Unit 42 has subsequently worked extensively with the organisation confirmed to implement a “shift left” security plan, elements of which (detailed in full in the report) include tighter, role-based access controls for developers to stop DevOps repositories going astray; the implementation of cloud platform detection rules for sensitive API requests coming from outside the organisation’s network range; and cloud platform detection rules for user-specific API requests directed to IAM service accounts.
“Red team exercises … demonstrate an example of how poor security hygiene in the supply chain can impact cloud infrastructure. The customer, in this case, a large SaaS provider, maintains what most would consider a mature cloud security posture. However, Unit 42 researchers found that 21% of the security scans they ran against the customer’s development environment resulted in misconfigurations or vulnerabilities, a number that squarely lines up with the industry average of 20%,” the Unit 42 team said in the report.
“Researchers believe it is highly likely that the techniques employed during the red team exercise could be successfully performed against many organisations developing applications in the cloud,” they said, although again it is also important to note that this particular attack path was not identical to the one used against SolarWinds.
The team said that despite much talk in the security community about the so-called shift left model, organisations are evidently continuing to neglect DevOps security, in part, they believe, due to lack of attention to supply chain threats.
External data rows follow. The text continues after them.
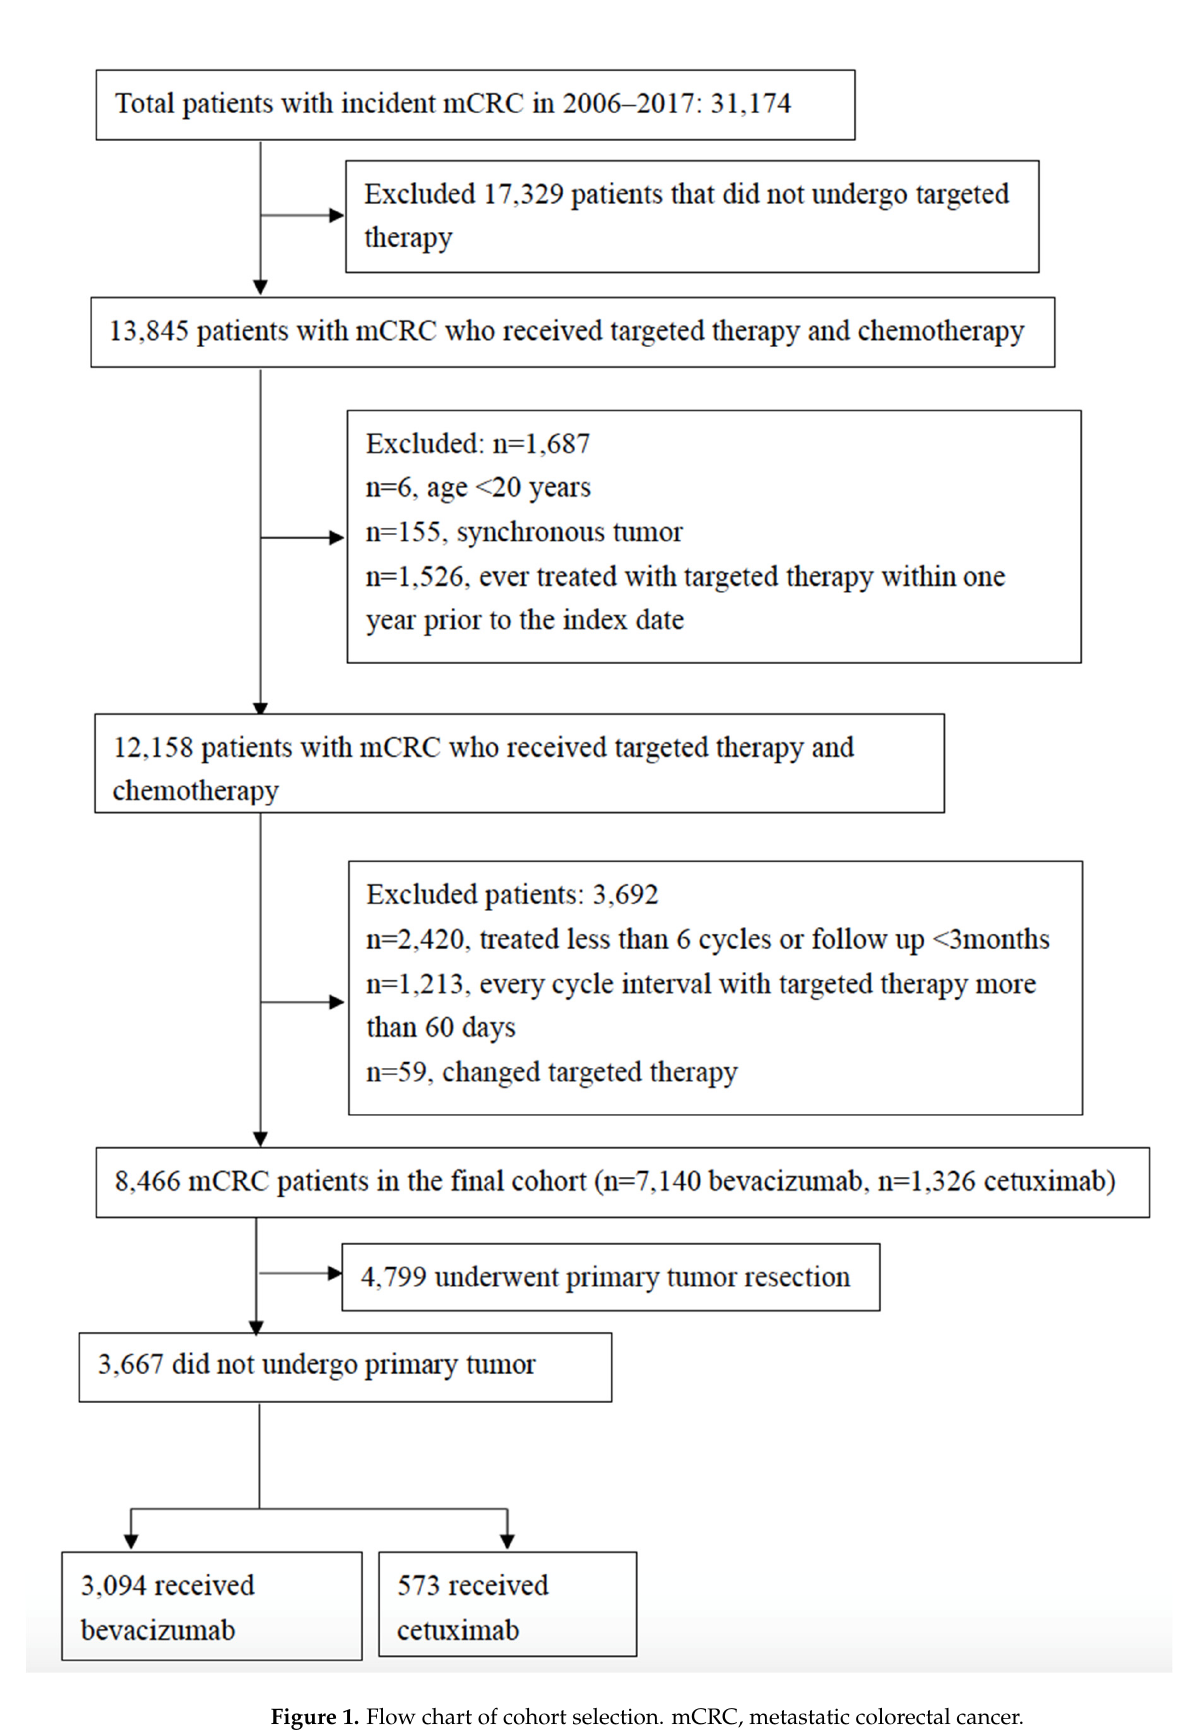
Figure 1. Flow chart of cohort selection. mCRC, metastatic colorectal cancer.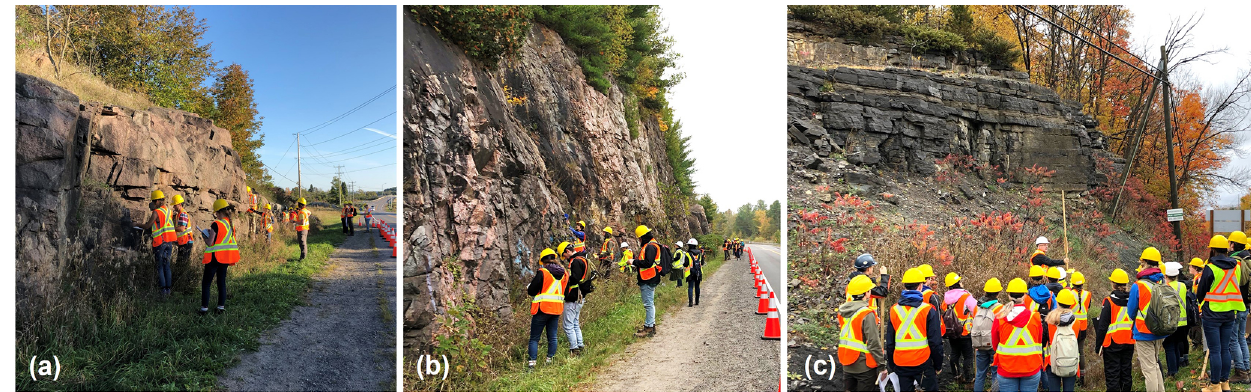
Figure 1. Example field trip locations in the Kingston area of GEOE/L 221 in person. (a) Field trip 2 (Joyceville, featuring a syenite pluton). (b) Field trip 4 (Perth Road, featuring a Proterozoic gneiss). (c) Field trip 6 (Moreland-Dixon Road part 2, featuring Ordovician carbonate sedimentary stratigraphy).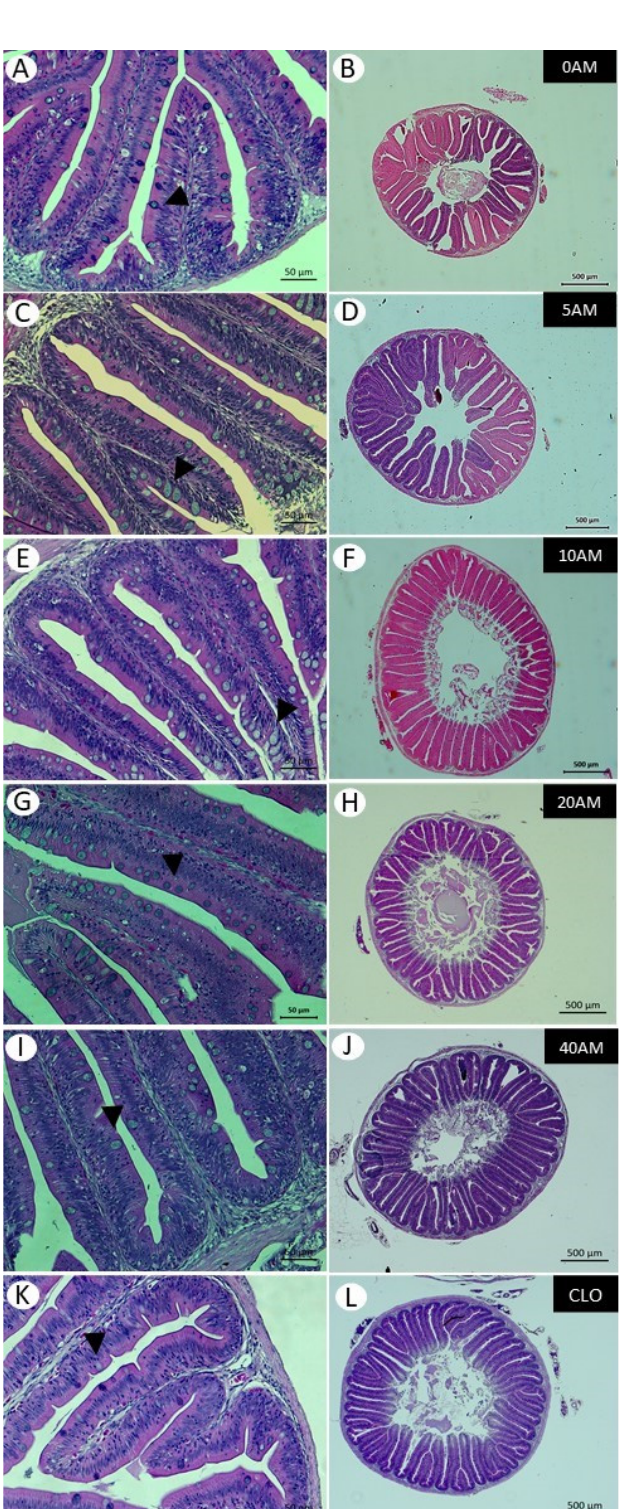
Figure 1. Histological changes in the anterior third of the intestines of juvenile Nile tilapia when fed different levels of AM or CLO, for 87 days, at 22 °C. Figures ( A , C , E , G , I , K ) represent a partial cross ‐ section of the intestine of fish fed 0AM, 5AM, 10AM, 20AM, 40AM, and CLO diets, respectively. Goblet cells are identified with the arrowhead. Bar: 50 μ m. Figures ( B , D , F , H , J , L ) represent a cross ‐ section of the whole intestine. Bar: 500 μ m. Staining: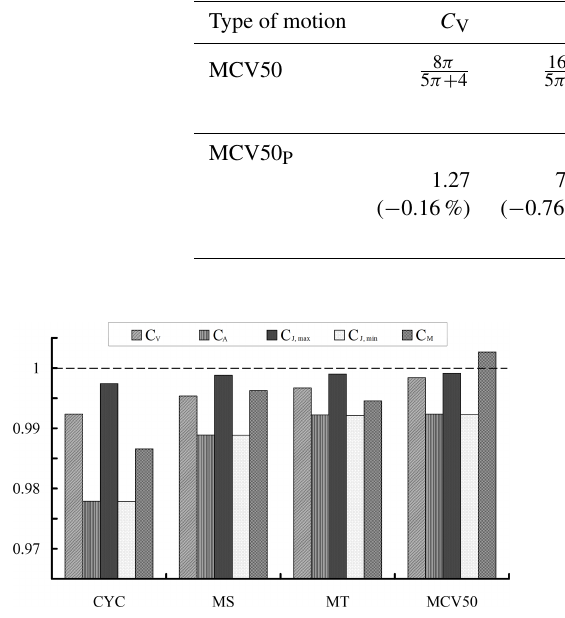
Figure 12. Ratio of motion characteristics of synthesized motions to trigonometric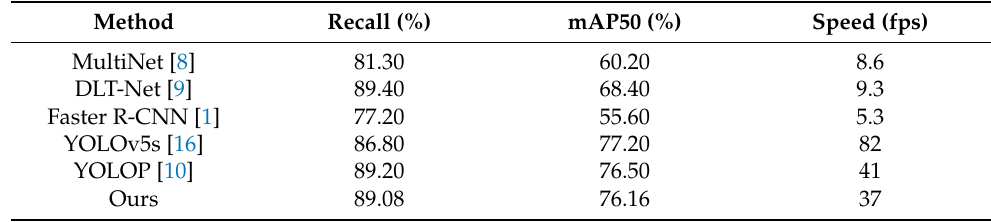
Table 3. Traffic object detection results on the BDD100K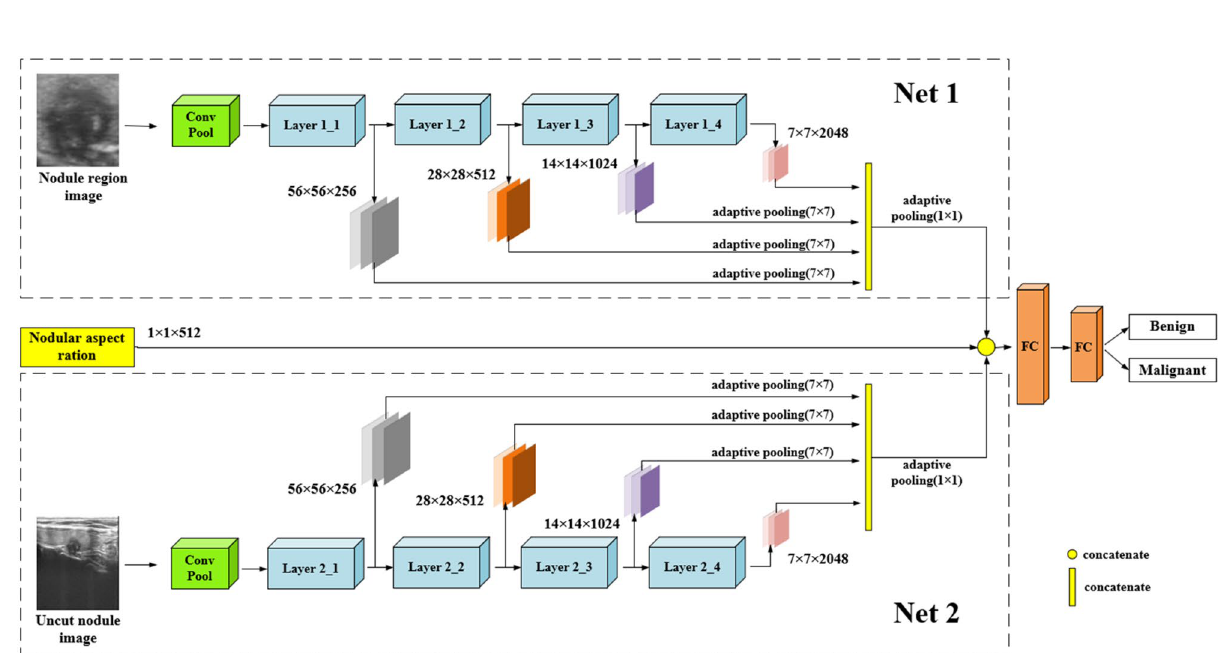
Figure 7. Classification network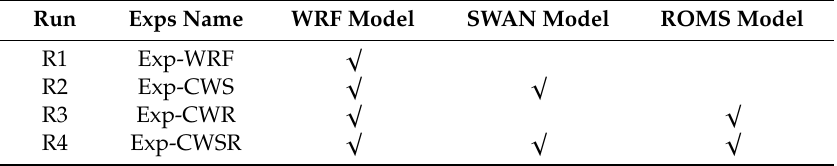
Table 1. The atmosphere–wave-ocean model considered in di ff erent numerical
Because cloud native apps have such a long chain of dependencies – such as open-source tools and various components from other vendors and developers, and these dependencies probably have dependencies too – it is critical for both DevOps and security teams to gain visibility into the full “bill of materials” in each cloud workload.
Too many, they said, still seem to believe that code scanning at the end of the development lifecycle is good enough, and as long as this mistaken belief persists, cloud development environments will continue to be targeted by threat actors.
“This was certainly the case for the SolarWinds breach as well as what could have been a major breach for our customer had the Unit 42 team not identified the customer’s supply chain vulnerabilities before a malicious attacker did,” they concluded.